--- TESTO ESTRATTO ---
4 ottobre 2025

Moldova e democrazia

Ogni tanto mi chiedono: "In che modo ciò che sta accadendo in Moldova viola le regole della democrazia?"
È una domanda legittima.
La situazione della Moldova è del tutto specifica: il sistema democratico di questo Paese è sottoposto alle insidie del capitale russo e della presenza di una robusta enclave controllata dal Cremlino, la Transdnistria.
Accade che tentativi russi di interferire nei processi politici della Moldova corrompendo gli elettori o finanziando organizzazioni pro-russe vengano scoperti e che a seguito delle indagini la locale Magistratura impedisca a determinate figure o organizzazioni di operare nel Paese.
Tipicamente, alcuni candidati vengono esclusi dal processo elettorale.
Per il loro mandante russo ciò è pretesto per scatenare i suoi "portavoce" europei e occidentali, promuovendo la retorica della democrazia selettiva anti-russa.
Russo-fobia, è il termine più usato.
E' quanto meno bizzaro che il campione mondiale in brogli elettorali pensi di potere insegnare le regole della democrazia agli europei.
I portavoce pro-russi, autentici traditori del sistema di valori nel quale sono vissuti, ma curiosamente incapaci di trasferirsi in quel grande Paese che amano tanto, sono instancabili.
Contano peraltro sulla generale ignoranza delle situazioni.

Distinguere una vera democrazia da una falsa è più semplice di quanto si pensi.

Nelle democrazie, la competizione rimane reale, anche quando le regole vengono violate.
Gli avversari continuano a candidarsi.
I partiti continuano a vincere seggi. Un politico francese può essere arrestato per corruzione, ma il suo partito continua a funzionare e gli elettori hanno ancora possibilità di scelta.
In Moldova, un candidato può essere bloccato, eppure il suo partito può comunque vincere un quarto del parlamento.
E accaduto, peraltro.
La lotta politica continua.

In Russia, non c'è lotta.
Non ci sono elezioni, solo "eventi elettorali".

--- COSA FARE ---
A) Elenca tutti i Paesi e i territori nominati nel testo estratto.
B) Rispondi alle seguenti domande sul testo estratto.
(i) Quale data compare in cima al testo?
(ii) Quale termine viene indicato come il più usato?
(iii) Quale quota del parlamento può comunque vincere in Moldova il partito di un candidato bloccato?
I record non hanno alcun ruolo in questo lavoro.

--- DATI ARCHIVIATI ---
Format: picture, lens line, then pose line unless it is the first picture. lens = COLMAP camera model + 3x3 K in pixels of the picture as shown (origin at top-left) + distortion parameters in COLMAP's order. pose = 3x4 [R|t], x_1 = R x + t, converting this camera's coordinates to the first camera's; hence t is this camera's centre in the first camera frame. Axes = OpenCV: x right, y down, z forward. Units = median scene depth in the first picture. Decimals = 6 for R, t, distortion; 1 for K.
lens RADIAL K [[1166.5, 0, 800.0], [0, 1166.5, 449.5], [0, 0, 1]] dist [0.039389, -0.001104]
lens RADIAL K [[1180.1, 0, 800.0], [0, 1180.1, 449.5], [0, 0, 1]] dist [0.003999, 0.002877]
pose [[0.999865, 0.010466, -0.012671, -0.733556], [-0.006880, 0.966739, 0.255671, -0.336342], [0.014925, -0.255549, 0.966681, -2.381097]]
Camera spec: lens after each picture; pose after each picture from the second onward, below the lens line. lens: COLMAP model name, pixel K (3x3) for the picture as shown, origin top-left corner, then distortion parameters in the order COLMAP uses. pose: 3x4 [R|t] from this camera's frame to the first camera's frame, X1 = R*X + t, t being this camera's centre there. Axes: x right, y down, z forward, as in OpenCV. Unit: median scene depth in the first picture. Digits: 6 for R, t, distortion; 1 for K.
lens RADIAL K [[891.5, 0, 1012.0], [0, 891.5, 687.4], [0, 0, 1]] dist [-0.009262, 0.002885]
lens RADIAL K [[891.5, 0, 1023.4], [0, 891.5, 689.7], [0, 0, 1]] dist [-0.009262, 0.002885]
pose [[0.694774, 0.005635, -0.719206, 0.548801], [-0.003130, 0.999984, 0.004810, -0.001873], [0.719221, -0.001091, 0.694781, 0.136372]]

--- RISPOSTE FORNITE ---
A) Moldova, Transdnistria, Russia

B)
(i) 4 ottobre 2025
(ii) Russo-fobia
(iii) Un quarto del parlamento